NCBI RefSeq has finished its initial annotation of the new mouse reference assembly, GRCm39, recently released by the Genome Reference Consortium. This is the first coordinate-changing update to the mouse reference since the 2012 release of GRCm38, resolving over 400 issues, almost doubling the scaffold N50, closing almost half the gaps, and adding 1.9 Mb of sequence. It’s a big deal!Figure 1. The Genome Data Viewer showing the annotation for the mouse pseudoautosomal region that includes annotations of four genes that were previously missing: Sts, Nlgn4l, Akap17a, and 2510022D24Rik.
NCBI RefSeq is the first resource to release an annotation for GRCm39, referred to as Mus musculus Annotation Release 109. It includes:
- Over 45 thousand manually curated transcripts, which are a nearly matching set to what we recently annotated on GRCm38.p6 to help with transitioning to the new genome.
- A recalculated set of models, using over 17 billion RNA-seq reads and 76 million PacBio and Oxford Nanopore long transcriptome reads as supporting evidence.
- New predictions of annotated genes (3%).
One improved region is the pseudoautosomal region shared between the X and Y chromosomes, which has been particularly challenging to assemble. The ChrX PAR region in GRCm39 includes four new genes that were previously missing: Sts, Nlgn4l, Akap17a, and 2510022D24Rik (Figure 1).
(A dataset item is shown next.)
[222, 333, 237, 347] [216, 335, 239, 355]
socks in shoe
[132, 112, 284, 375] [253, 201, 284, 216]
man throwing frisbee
We’ll be working off of this new assembly for future curation, and digging into the regions that help improve gene representation.
You can download the annotation from our FTP site, or from our new NCBI Datasets service. It’s also available in NCBI’s Genome Data Viewer, including RNA-seq expression tracks from 58 samples, assembly alignments to GRCm38 and other mouse assemblies, and more. You can use NCBI’s Remap service to convert genomic data you have based on GRCm38 or other mouse assemblies to the new reference assembly coordinates.